« Les patients me manquaient », confie le docteur Le Tinnier. À 70 ans, ce généraliste et plusieurs confrères sont sortis de la retraite pour créer un cabinet à Albi et ainsi éviter un désert médical dans la préfecture du Tarn.
Deux matinées par semaine, il enchaîne les consultations : une toux par ci, des béquilles par là… « C’est ma femme qui n’est pas contente », s’amuse Pierre Le Tinnier. Il avait toutefois déjà repris une activité de prévention dans un service de protection infantile en 2020, deux ans après son départ en retraite.
Dans la salle d’attente, Andrée Belieres, 83 ans, patiente. « Je suis venue la voir et je l’ai trouvée en détresse. Ca faisait trois semaines qu’elle avait mal au dos et qu’elle ne trouvait pas de docteur », explique sa fille Anne, infirmière libérale de 52 ans, qui l’accompagne.
« Moi j’ai réussi à en trouver un à Gaillac, mais il faut se taper la route (près de 30 km, ndlr). Et encore, j’ai dû supplier parce que j’avais mal », ajoute Khaled Takerboucht, plombier de 48 ans, qui attend son fils adolescent alors en consultation.
Sollicité par la municipalité
Dans le Tarn, plus de 40.000 habitants assurés au régime général n’ont pas de médecin traitant, selon la Caisse primaire d’assurance maladie. La densité médicale y est inférieure de plus de 15% à la moyenne nationale.
À Albi, principale ville du département qui comptait une soixantaine de médecins généralistes, « à peu près un tiers sont partis à la retraite depuis l’an dernier ou vont le faire cette année », précise à l’AFP Gilbert Hangard, adjoint au maire en charge de la santé.
La municipalité avait songé à créer un centre de santé, mais elle a été freinée par le coût, « autour de 300.000 euros par an », déplore-t-il. Cet ancien directeur d’hôpital a alors sollicité des médecins retraités pour trouver une solution.
Neuf d’entre eux se sont réunis au sein d’une association et ont créé une structure inédite qui leur permet d’être salariés, tout en organisant le planning à leur guise. Mais ils ne peuvent pas redevenir médecins traitants.
Se consacrer entièrement aux soins
L’hôpital d’Albi se charge des facturations et l’Agence régionale de santé (ARS) s’est portée garante de tout éventuel déficit pour deux ans. « C’est malheureux qu’ils doivent revenir travailler, mais ça dépanne », souligne Ludivine Chavanne, assistante de direction de 39 ans, également en salle d’attente.
À l’accueil, Sylvie Lopes enregistre les patients : elle a été détachée de l’hôpital pour épargner le plus possible de travail administratif aux médecins. « Ils ont encore du mal avec l’informatique, ils ne sont pas forcément habitués à ça », confie la secrétaire médicale de 49 ans.
« On n’a pas de paperasse, que du temps médical.
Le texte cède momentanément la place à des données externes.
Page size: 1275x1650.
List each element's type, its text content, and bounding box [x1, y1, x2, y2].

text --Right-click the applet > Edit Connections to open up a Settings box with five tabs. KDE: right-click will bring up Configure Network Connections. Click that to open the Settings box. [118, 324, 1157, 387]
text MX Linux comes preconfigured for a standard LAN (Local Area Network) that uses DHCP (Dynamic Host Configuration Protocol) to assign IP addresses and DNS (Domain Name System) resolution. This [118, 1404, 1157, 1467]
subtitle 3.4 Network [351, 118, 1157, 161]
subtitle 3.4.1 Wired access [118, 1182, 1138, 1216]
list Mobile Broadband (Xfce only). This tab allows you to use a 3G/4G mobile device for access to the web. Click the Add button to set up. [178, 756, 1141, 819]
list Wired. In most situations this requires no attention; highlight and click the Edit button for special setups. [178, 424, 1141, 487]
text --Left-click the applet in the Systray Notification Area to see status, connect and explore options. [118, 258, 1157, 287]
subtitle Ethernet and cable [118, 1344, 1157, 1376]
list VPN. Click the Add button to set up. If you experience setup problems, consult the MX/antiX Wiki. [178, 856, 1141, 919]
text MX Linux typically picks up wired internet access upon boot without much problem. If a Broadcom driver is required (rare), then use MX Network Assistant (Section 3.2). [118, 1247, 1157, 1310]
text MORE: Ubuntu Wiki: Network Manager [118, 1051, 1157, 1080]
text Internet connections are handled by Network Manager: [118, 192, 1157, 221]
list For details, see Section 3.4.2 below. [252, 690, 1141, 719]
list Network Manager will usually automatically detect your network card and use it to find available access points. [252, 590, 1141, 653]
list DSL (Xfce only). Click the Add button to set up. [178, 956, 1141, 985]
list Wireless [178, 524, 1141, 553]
C’est beaucoup plus cool », assure Yves Carcaillet, président de l’association. Agé de 74 ans, il avait arrêté de travailler en juillet 2022, avant de reprendre en ce mois de juin pour l’ouverture du centre. Amusé, il se souvient qu’à ses débuts, il n’y « avait pas d’échographie, pas de scanner ». « Mais on se tient au courant, on se forme, on l’a fait toute notre carrière », ajoute-t-il.
L’association doit même refuser des médecins
Trois autres retraités en blouse blanche sont attendus au cabinet d’ici septembre et l’association doit même refuser des candidats. Comme Thierry Moudenc, dentiste à la retraite depuis six ans, venu proposer son aide.
« J’ai du temps libre et vu le marasme, même si c’était bénévole, je m’en fous », explique-t-il au Dr Carcaillet, qui décline toutefois son offre « pour des questions juridiques », la structure ne pouvant employer que des généralistes.
Le recours à des retraités « est une solution de court terme », insiste l’adjoint au maire M. Hangard, qui estime qu’il faudra « entre 10 et 15 ans » pour que suffisamment de médecins s’installent et comblent le manque.